CRUD, lifecycle load/unload, pool tiers, and domain validation.

Intended audience: Stakeholders, Business analysts, Solution architects, Developers, Testers

Learning outcomes by role

Stakeholders

  • Explain AI Apps as billable or capacity-consuming units per org.

Business analysts

  • Define CRUD stories for create, update, delete, and tier selection.

Solution architects

  • Connect instance records to pool tiers and external orchestration backends.

Developers

  • Use orchestrator APIs and validation rules from cadence.api.orchestrator.

Testers

  • Cover domain validation errors, quota limits, and concurrent updates.

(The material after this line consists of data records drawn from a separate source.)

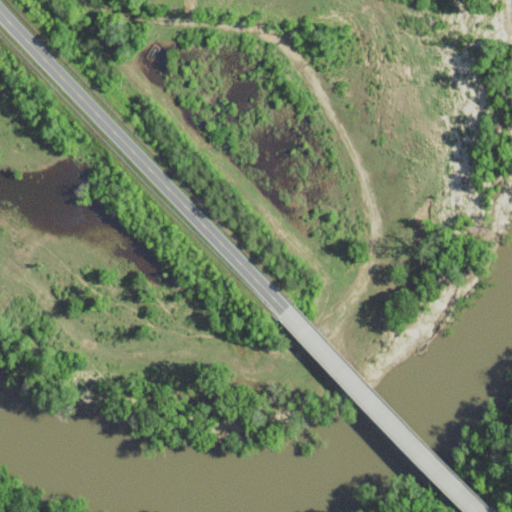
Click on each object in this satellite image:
road: (331, 109)
road: (142, 160)
road: (382, 410)
river: (8, 421)
river: (282, 494)
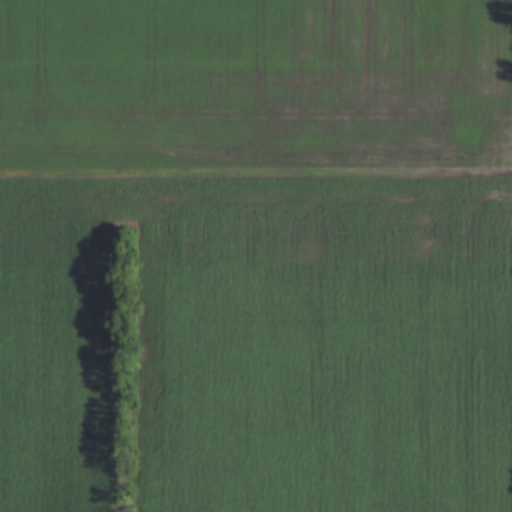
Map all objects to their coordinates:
road: (256, 176)
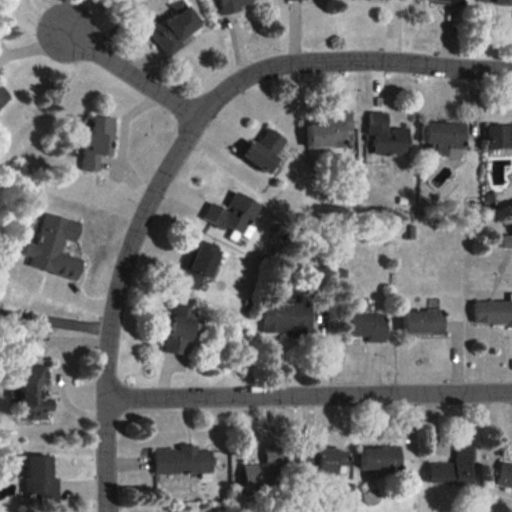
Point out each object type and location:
building: (286, 0)
building: (288, 0)
building: (442, 0)
building: (443, 1)
building: (495, 1)
building: (494, 2)
building: (223, 5)
building: (229, 5)
road: (35, 19)
building: (160, 19)
building: (173, 28)
road: (130, 73)
building: (1, 90)
building: (2, 96)
building: (319, 127)
building: (327, 131)
building: (494, 131)
building: (378, 134)
building: (437, 134)
building: (498, 134)
building: (384, 135)
building: (89, 137)
building: (441, 137)
building: (95, 142)
building: (258, 147)
building: (261, 149)
road: (175, 152)
building: (223, 208)
building: (231, 215)
building: (50, 237)
building: (506, 240)
building: (53, 247)
building: (197, 260)
building: (197, 263)
building: (491, 312)
building: (492, 312)
building: (285, 317)
building: (283, 319)
road: (53, 322)
building: (419, 322)
building: (420, 322)
building: (364, 325)
building: (363, 327)
building: (176, 329)
building: (177, 329)
building: (32, 392)
building: (30, 395)
road: (309, 395)
building: (305, 456)
building: (377, 457)
building: (319, 459)
building: (376, 459)
building: (180, 460)
building: (328, 460)
building: (179, 465)
building: (453, 468)
building: (448, 469)
building: (260, 472)
building: (260, 475)
building: (503, 475)
building: (503, 477)
building: (39, 480)
building: (38, 481)
building: (183, 510)
building: (183, 511)
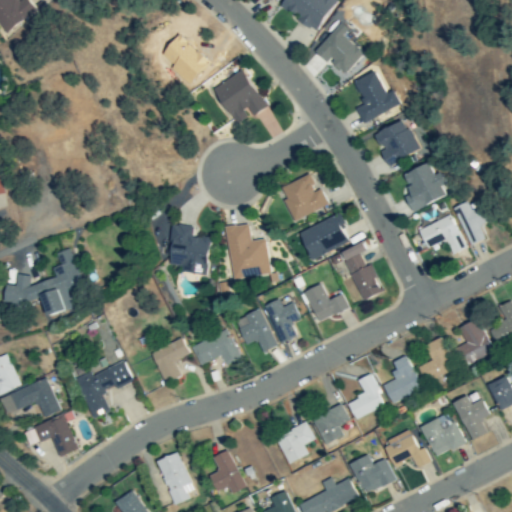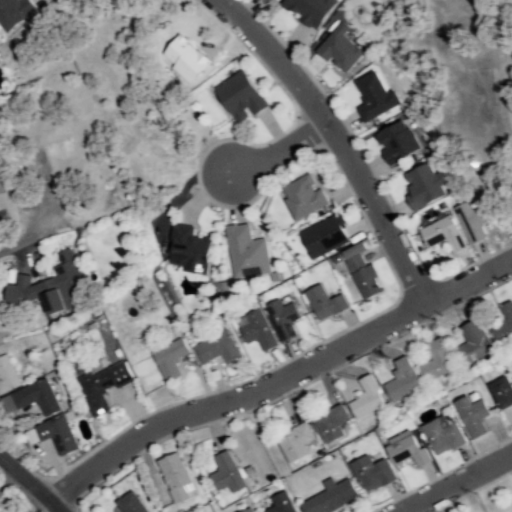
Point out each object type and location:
building: (306, 11)
building: (237, 98)
building: (373, 99)
building: (46, 132)
road: (336, 140)
building: (394, 143)
road: (277, 151)
building: (421, 186)
building: (0, 190)
building: (300, 198)
building: (468, 223)
building: (440, 235)
road: (27, 237)
building: (321, 239)
building: (187, 251)
building: (244, 254)
building: (358, 273)
building: (46, 288)
building: (322, 304)
building: (281, 320)
building: (502, 327)
building: (254, 331)
building: (471, 344)
building: (214, 350)
building: (167, 361)
building: (435, 362)
building: (6, 377)
building: (400, 382)
road: (277, 383)
building: (100, 388)
building: (500, 394)
building: (30, 400)
building: (364, 400)
building: (470, 416)
building: (329, 425)
building: (51, 436)
building: (440, 436)
building: (294, 444)
building: (404, 452)
building: (224, 475)
building: (370, 475)
building: (173, 479)
road: (462, 485)
road: (27, 486)
building: (328, 498)
building: (127, 504)
building: (279, 504)
building: (247, 510)
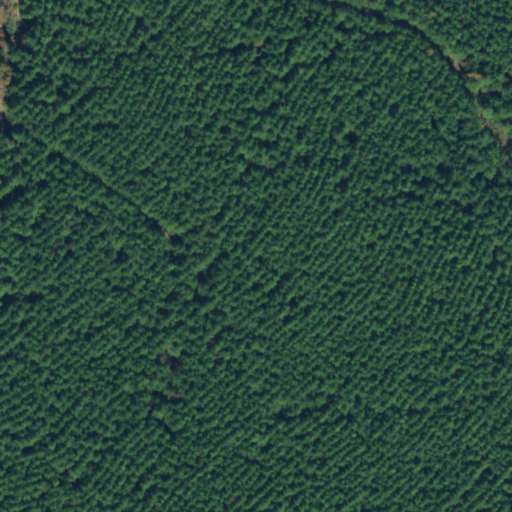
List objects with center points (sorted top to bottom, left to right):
road: (443, 52)
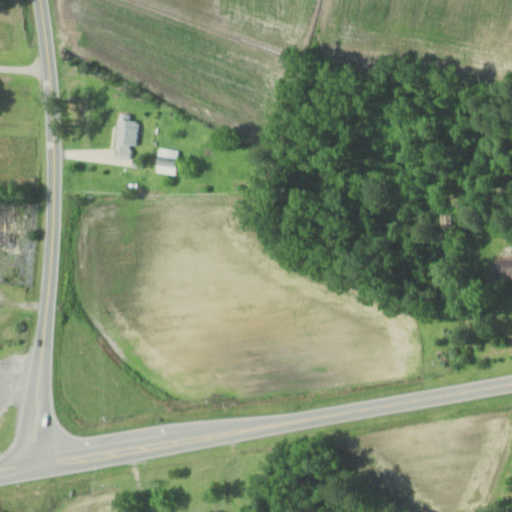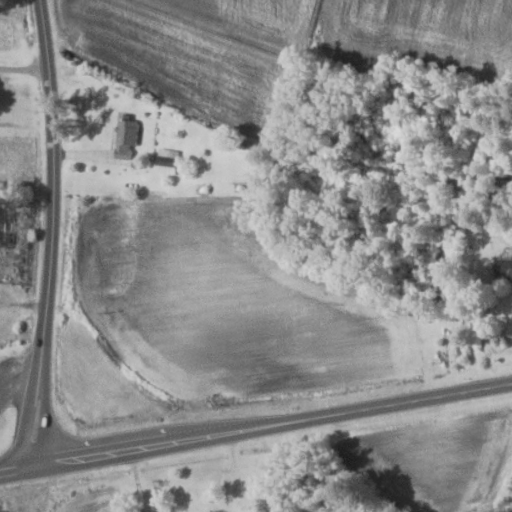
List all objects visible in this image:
building: (124, 137)
building: (166, 161)
building: (5, 227)
road: (52, 232)
building: (502, 269)
road: (272, 424)
road: (16, 468)
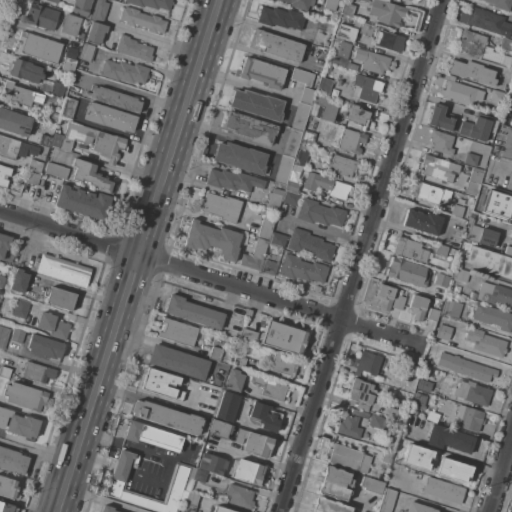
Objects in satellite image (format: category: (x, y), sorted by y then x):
building: (366, 0)
building: (406, 0)
building: (50, 1)
building: (52, 1)
building: (297, 2)
road: (1, 3)
building: (152, 3)
road: (208, 3)
building: (300, 3)
building: (495, 3)
building: (152, 4)
building: (328, 4)
building: (330, 4)
building: (498, 4)
building: (79, 7)
building: (81, 7)
building: (97, 10)
building: (99, 10)
building: (348, 10)
building: (385, 13)
building: (391, 14)
building: (39, 16)
building: (42, 17)
building: (279, 18)
building: (281, 18)
building: (141, 20)
building: (142, 20)
building: (484, 21)
building: (485, 21)
building: (68, 24)
building: (70, 24)
building: (366, 29)
building: (344, 32)
building: (346, 32)
building: (94, 33)
building: (95, 33)
building: (387, 41)
building: (388, 41)
building: (505, 44)
building: (274, 45)
building: (276, 45)
building: (36, 47)
building: (38, 47)
building: (134, 48)
building: (479, 48)
building: (480, 48)
building: (133, 49)
building: (71, 52)
building: (86, 52)
road: (258, 53)
building: (340, 53)
building: (342, 57)
building: (67, 60)
building: (370, 61)
building: (372, 61)
building: (68, 65)
building: (328, 68)
building: (24, 71)
building: (26, 71)
building: (122, 71)
building: (124, 71)
building: (262, 72)
building: (470, 72)
building: (473, 72)
building: (260, 73)
building: (300, 76)
building: (302, 77)
building: (47, 80)
road: (246, 84)
building: (325, 85)
building: (366, 88)
building: (366, 88)
building: (58, 89)
road: (132, 93)
building: (459, 93)
building: (460, 93)
building: (19, 95)
building: (23, 95)
building: (306, 96)
building: (497, 97)
building: (114, 99)
building: (115, 99)
building: (255, 104)
building: (257, 104)
building: (67, 107)
building: (68, 108)
building: (322, 108)
building: (327, 112)
building: (300, 116)
building: (359, 116)
building: (108, 117)
building: (109, 117)
building: (357, 117)
building: (54, 118)
building: (438, 118)
building: (440, 119)
building: (511, 121)
building: (13, 122)
building: (14, 122)
building: (474, 127)
building: (248, 128)
building: (250, 128)
building: (479, 128)
road: (207, 132)
building: (308, 136)
building: (292, 139)
building: (93, 140)
building: (45, 141)
building: (96, 141)
building: (350, 141)
building: (351, 141)
building: (441, 142)
building: (292, 143)
building: (440, 143)
building: (12, 148)
building: (16, 148)
building: (238, 157)
building: (240, 157)
building: (301, 158)
building: (471, 159)
building: (35, 166)
building: (341, 166)
building: (342, 166)
building: (436, 168)
building: (439, 168)
building: (283, 169)
building: (55, 170)
building: (56, 170)
building: (3, 175)
building: (4, 175)
building: (87, 175)
building: (92, 176)
building: (32, 178)
building: (231, 180)
building: (232, 180)
building: (473, 181)
building: (509, 181)
building: (324, 185)
building: (325, 185)
building: (292, 186)
building: (428, 193)
building: (430, 193)
building: (290, 198)
building: (274, 199)
building: (81, 202)
building: (83, 202)
building: (496, 205)
building: (218, 206)
building: (221, 207)
building: (457, 211)
building: (320, 213)
building: (320, 213)
building: (505, 215)
building: (420, 221)
building: (422, 222)
building: (264, 227)
building: (265, 228)
building: (510, 234)
building: (481, 235)
building: (480, 236)
building: (212, 239)
building: (212, 240)
building: (277, 240)
building: (3, 243)
building: (4, 243)
building: (310, 244)
building: (309, 245)
building: (408, 249)
building: (410, 249)
building: (441, 250)
building: (508, 250)
building: (454, 252)
road: (140, 255)
building: (254, 255)
road: (367, 257)
building: (251, 259)
building: (488, 262)
building: (489, 262)
building: (267, 267)
building: (268, 267)
building: (303, 269)
building: (62, 270)
building: (63, 270)
building: (301, 270)
building: (406, 272)
building: (408, 272)
building: (460, 275)
road: (493, 277)
building: (1, 279)
road: (210, 279)
building: (19, 280)
building: (441, 280)
building: (2, 281)
building: (17, 281)
building: (496, 293)
building: (494, 294)
building: (473, 295)
building: (384, 296)
building: (59, 298)
building: (59, 298)
building: (382, 298)
building: (396, 302)
building: (398, 302)
building: (417, 307)
building: (19, 308)
building: (20, 308)
building: (416, 308)
building: (449, 308)
building: (450, 308)
building: (193, 312)
building: (192, 313)
building: (248, 315)
building: (433, 315)
building: (492, 317)
building: (493, 317)
building: (50, 325)
building: (53, 325)
building: (177, 332)
building: (178, 332)
building: (441, 332)
building: (2, 335)
building: (17, 335)
building: (247, 335)
building: (248, 335)
building: (3, 336)
building: (15, 336)
building: (282, 337)
building: (284, 337)
building: (443, 339)
building: (485, 343)
building: (487, 344)
building: (43, 347)
building: (45, 347)
building: (217, 350)
building: (177, 362)
building: (178, 362)
building: (239, 362)
building: (367, 363)
building: (280, 364)
building: (368, 364)
road: (53, 365)
building: (282, 365)
building: (464, 367)
building: (470, 367)
building: (413, 371)
building: (5, 372)
building: (37, 372)
building: (37, 372)
building: (233, 380)
building: (234, 380)
building: (161, 384)
building: (161, 384)
building: (424, 385)
building: (270, 388)
building: (273, 390)
building: (470, 392)
building: (472, 393)
building: (359, 394)
building: (361, 394)
road: (152, 395)
building: (24, 396)
building: (25, 396)
road: (150, 399)
building: (418, 401)
building: (226, 406)
building: (227, 406)
building: (413, 411)
building: (393, 414)
building: (262, 416)
building: (265, 416)
building: (165, 417)
building: (168, 417)
building: (433, 417)
building: (467, 418)
building: (469, 418)
building: (378, 422)
building: (18, 424)
building: (19, 424)
building: (347, 426)
building: (349, 427)
building: (218, 428)
building: (220, 429)
building: (152, 436)
building: (152, 436)
building: (448, 439)
building: (449, 439)
building: (252, 443)
building: (254, 443)
road: (151, 455)
building: (386, 457)
building: (347, 458)
building: (348, 458)
building: (401, 459)
building: (13, 460)
building: (12, 461)
building: (212, 463)
building: (211, 464)
building: (447, 467)
building: (449, 468)
building: (247, 472)
building: (249, 472)
building: (200, 476)
building: (380, 477)
road: (501, 478)
building: (334, 483)
building: (335, 483)
building: (142, 484)
building: (370, 484)
building: (142, 485)
building: (372, 485)
building: (7, 487)
building: (7, 488)
building: (441, 490)
building: (443, 490)
building: (238, 496)
building: (240, 496)
building: (385, 500)
building: (386, 500)
building: (191, 502)
building: (328, 506)
building: (329, 506)
building: (4, 507)
building: (6, 507)
building: (416, 508)
building: (418, 508)
building: (510, 508)
building: (106, 509)
building: (107, 509)
building: (220, 510)
building: (221, 510)
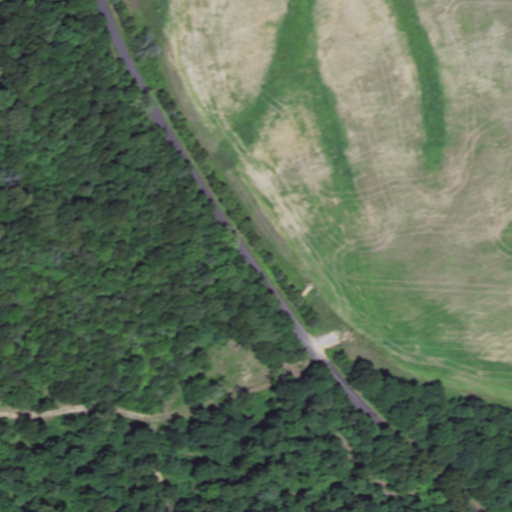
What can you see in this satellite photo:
road: (259, 275)
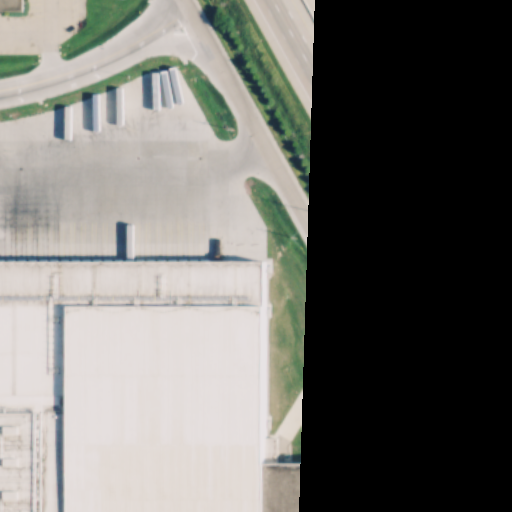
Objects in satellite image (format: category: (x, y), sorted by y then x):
building: (10, 3)
road: (46, 33)
road: (98, 65)
power tower: (438, 77)
road: (461, 96)
road: (419, 165)
road: (378, 172)
road: (133, 179)
road: (322, 246)
road: (493, 378)
building: (146, 390)
power tower: (439, 452)
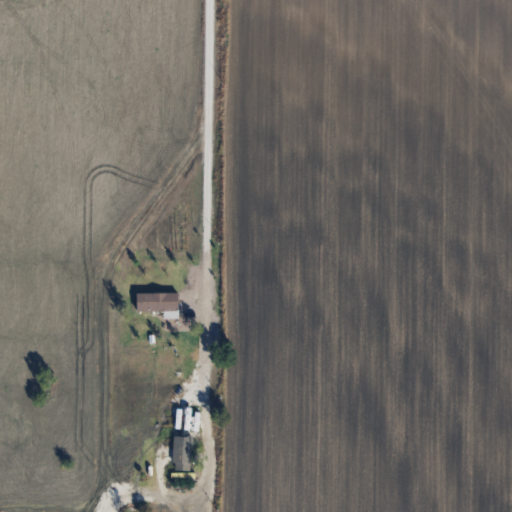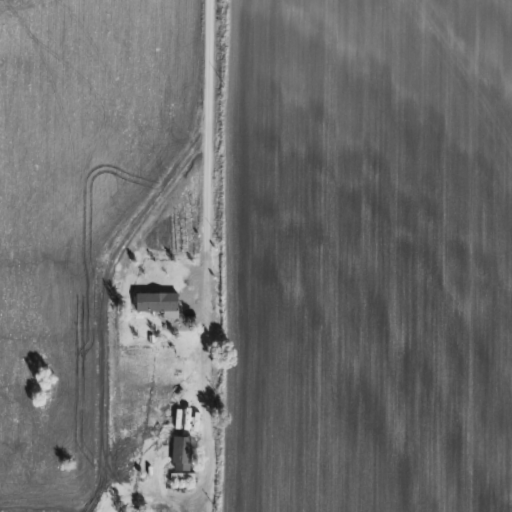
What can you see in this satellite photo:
road: (206, 200)
building: (155, 302)
building: (179, 453)
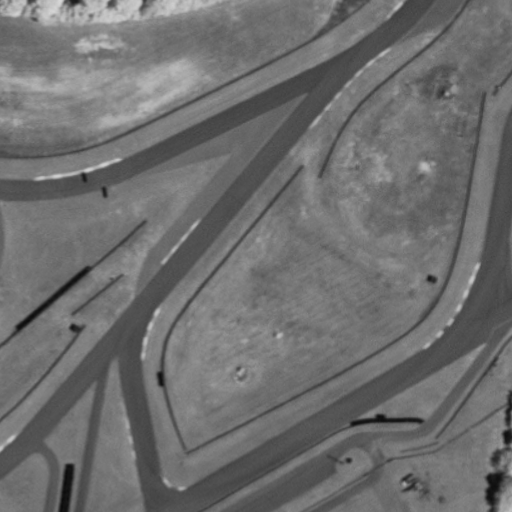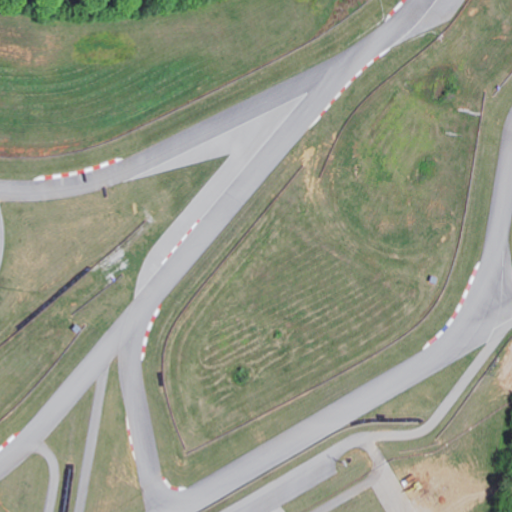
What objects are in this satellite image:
raceway: (161, 281)
raceway: (491, 317)
raceway: (123, 404)
raceway: (140, 404)
raceway: (390, 435)
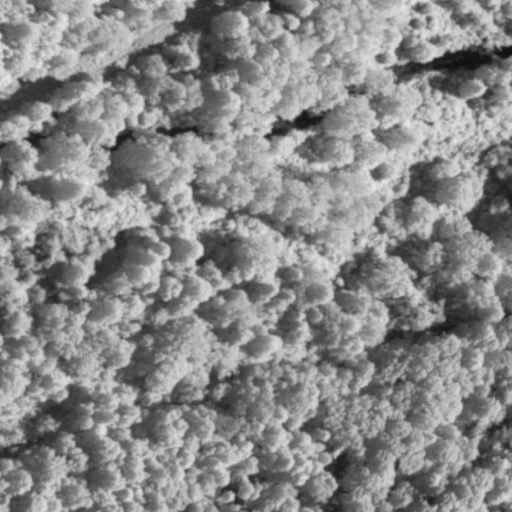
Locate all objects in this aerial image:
road: (70, 39)
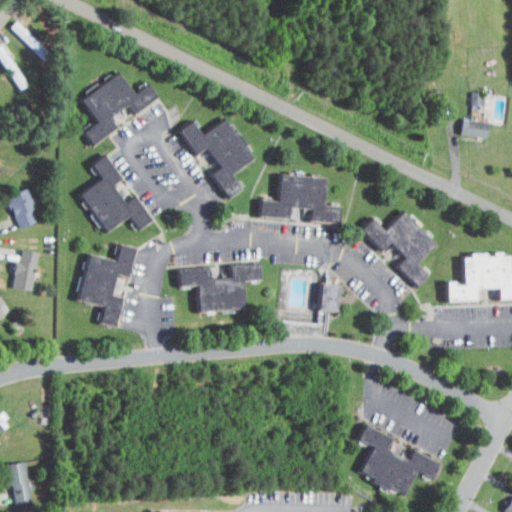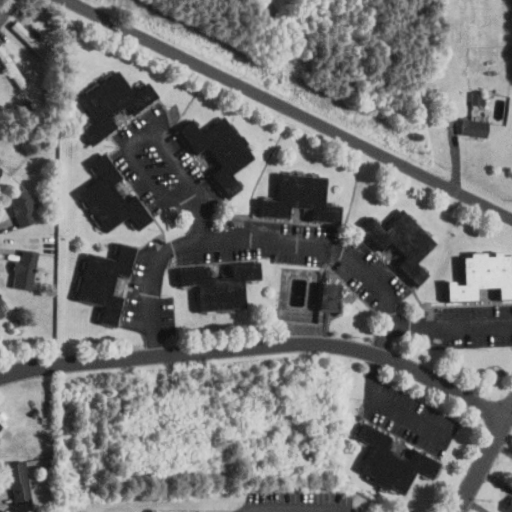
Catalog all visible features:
road: (5, 8)
road: (115, 13)
building: (18, 31)
building: (6, 69)
building: (467, 91)
building: (102, 97)
road: (288, 109)
building: (464, 121)
building: (209, 144)
building: (290, 191)
building: (101, 192)
building: (11, 201)
building: (392, 237)
road: (216, 238)
building: (14, 263)
building: (475, 271)
building: (94, 275)
building: (209, 279)
road: (154, 280)
building: (318, 290)
road: (451, 325)
road: (260, 346)
road: (393, 405)
building: (381, 455)
road: (482, 458)
building: (510, 474)
building: (9, 476)
building: (504, 501)
building: (169, 509)
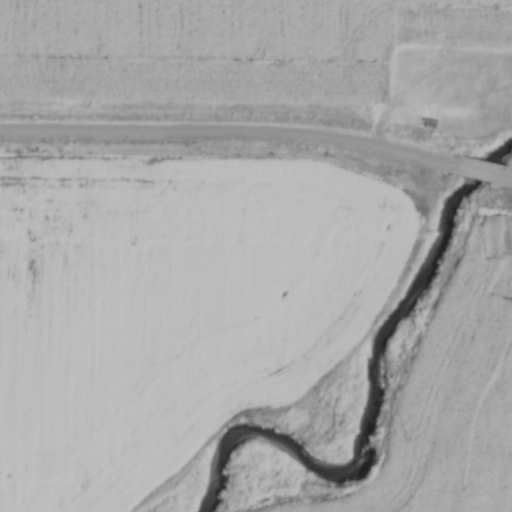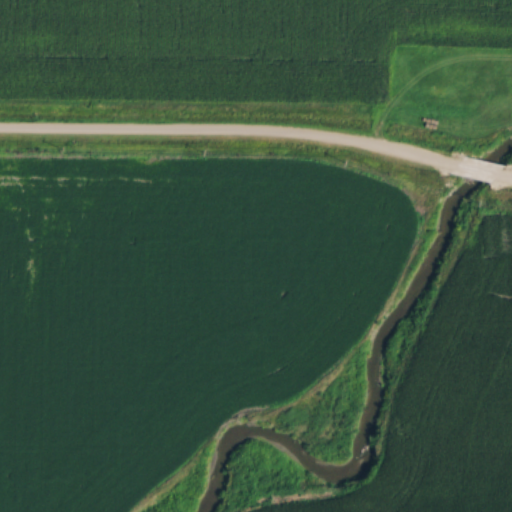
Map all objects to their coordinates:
road: (231, 134)
road: (470, 180)
road: (497, 189)
river: (369, 380)
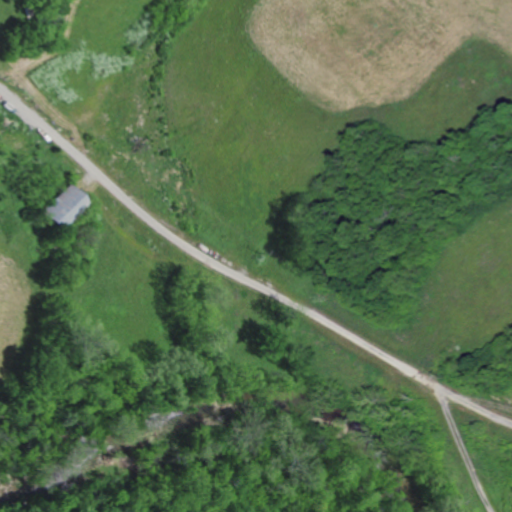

An AI App (historically called an orchestrator instance in the API) is one configured AI runtime for an org. It declares the framework (langgraph or openai_agents), the mode (for example supervisor, coordinator, handoff, or grounded — see Orchestration backends), which plugins are active, and how eagerly it should stay resident in memory (pool tier). The record lives in PostgreSQL; the running runtime lives in OrchestratorPool. HTTP routes are under /api/orgs/{org_id}/orchestrators.

Creating an instance writes a configuration record but does not start a runtime. The pool only holds the instance in memory after an explicit load call, which publishes an async event that a worker processes. Once loaded, the instance handles chat requests; when unloaded it returns 503 to callers.

SettingsService.validate_orchestrator_config runs before any record is written. It checks that the requested framework and mode are a valid combination, that the LLM configuration resolves correctly for this org, and that all referenced plugins exist in the org’s catalog. A failed validation returns 422 before anything is persisted.

  1. CreatePOST /api/orgs/{org_id}/orchestrators with roles_allowed(ORG_ORCHESTRATORS_WRITE). org_context enforces membership. SettingsService.validate_orchestrator_config checks framework, mode, config, and plugin references.
  2. PersistOrchestratorService and its repositories write the instance record; publish_after optionally emits a creation event to the message bus.
  3. Load — Call POST /api/orgs/{org_id}/orchestrators/{instance_id}/load. The handler validates org ownership and publishes a load event. The worker calls OrchestratorPool.create_instance and the instance becomes available for chat. The HTTP response returns 202 Accepted before the worker finishes — see Hot-reload and AI App pool.
  4. Chat — Clients call POST /api/chat/completion with X-ORG-ID and X-INSTANCE-ID. See Chat and engine.

Routes use roles_allowed with these permission constants:

OperationPermission
Read instance list and detailscadence:org:orchestrators:read
Create, update, deletecadence:org:orchestrators:write
Load, unload, reloadcadence:org:orchestrators:lifecycle

During application startup, load_hot_tier_instances runs after plugin catalog sync. It loads all active AI Apps whose tier is hot so they are ready before the first chat request arrives. Instances on demand tier are not preloaded — they load into the demand pool on first use (or via an explicit load call).

  • Pool capacity — Large numbers of hot instances increase memory and startup time. Use demand tier for low-traffic AI Apps and promote to hot before expected load spikes.
  • Async load202 Accepted means the event was published, not that the instance is ready. Poll pool stats or wait before sending chat requests.
  • RabbitMQ optional — If the message bus is unavailable, event_publisher may be None. Load and unload handlers tolerate this and write the record without broadcasting.